Fulbright Grant Research
An Ethnography of Soviet Housing
The design and appropriation of a panelblock neighborhood Trakiya, Plovdiv, Bulgaria
Fulbright Grant Recipient
advisors_
Dobrinka Parusheva
Meglena Zlatkova
z.k. Trakiya, a holistically designed Soviet panel block neighborhood, served as the site of my ethnographic research. Designed in 1970s Soviet Bulgaria, Trakiya was avantgarde – and excruciatingly necessary as it provided 30,000 apartments for the city of Plovdiv which was rapidly urbanizing and industrializing as a satellite of the USSR. The new inhabitants hailing from rural villages and carrying with them deeply engrained ideas of self-sufficiency and pride, moved into their new homes with a kitchen box and indoor plumbing. Contrary to other Soviet countries, Bulgarians owned their apartments from the beginning; it was the only way the state could get the workforce they needed to buy into this mass modernization. These facts combined with construction falling short and elements of the neighborhood never being realized created a unique opportunity for the appropriation of the housing.

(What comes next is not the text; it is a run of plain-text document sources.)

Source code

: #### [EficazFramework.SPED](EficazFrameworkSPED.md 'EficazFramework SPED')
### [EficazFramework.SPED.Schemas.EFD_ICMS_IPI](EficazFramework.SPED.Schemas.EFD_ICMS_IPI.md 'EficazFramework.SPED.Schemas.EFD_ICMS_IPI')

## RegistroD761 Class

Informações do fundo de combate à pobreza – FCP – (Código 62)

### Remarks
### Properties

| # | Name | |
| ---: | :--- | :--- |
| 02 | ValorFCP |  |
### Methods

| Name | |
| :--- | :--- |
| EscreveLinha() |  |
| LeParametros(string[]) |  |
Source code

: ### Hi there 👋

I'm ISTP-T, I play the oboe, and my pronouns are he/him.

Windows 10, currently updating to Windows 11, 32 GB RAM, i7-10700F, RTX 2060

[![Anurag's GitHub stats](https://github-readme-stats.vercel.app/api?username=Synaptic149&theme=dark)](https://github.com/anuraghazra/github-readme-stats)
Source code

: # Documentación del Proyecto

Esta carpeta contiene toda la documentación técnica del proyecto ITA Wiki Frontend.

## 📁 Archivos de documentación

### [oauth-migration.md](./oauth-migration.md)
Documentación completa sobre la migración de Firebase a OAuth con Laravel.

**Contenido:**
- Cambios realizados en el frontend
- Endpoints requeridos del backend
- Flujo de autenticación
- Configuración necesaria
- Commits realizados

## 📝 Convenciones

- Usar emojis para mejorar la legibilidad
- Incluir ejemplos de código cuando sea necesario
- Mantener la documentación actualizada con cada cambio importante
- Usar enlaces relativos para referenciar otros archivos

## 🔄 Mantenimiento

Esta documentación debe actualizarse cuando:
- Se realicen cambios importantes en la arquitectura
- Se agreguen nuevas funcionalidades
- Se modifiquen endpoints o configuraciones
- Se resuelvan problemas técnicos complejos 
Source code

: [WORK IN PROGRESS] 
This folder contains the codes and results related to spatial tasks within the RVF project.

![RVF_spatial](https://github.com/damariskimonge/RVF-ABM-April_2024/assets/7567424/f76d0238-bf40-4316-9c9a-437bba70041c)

My research aimed to analyze the process of design by the architects of the neighborhood, as well as the process of appropriation by the inhabitants over the 50 tumultuous years since its ideation. I developed a methodology of collecting and untangling the stories of creation from these two protagonists. I organized them by the architectural scale of their manifestation and categorized them by type of confrontation. The collection of stories provided multiple insights into a shared striving for individuality within mass standardization.
Later exhibitions, publications, and academic conference pieces were based on this work.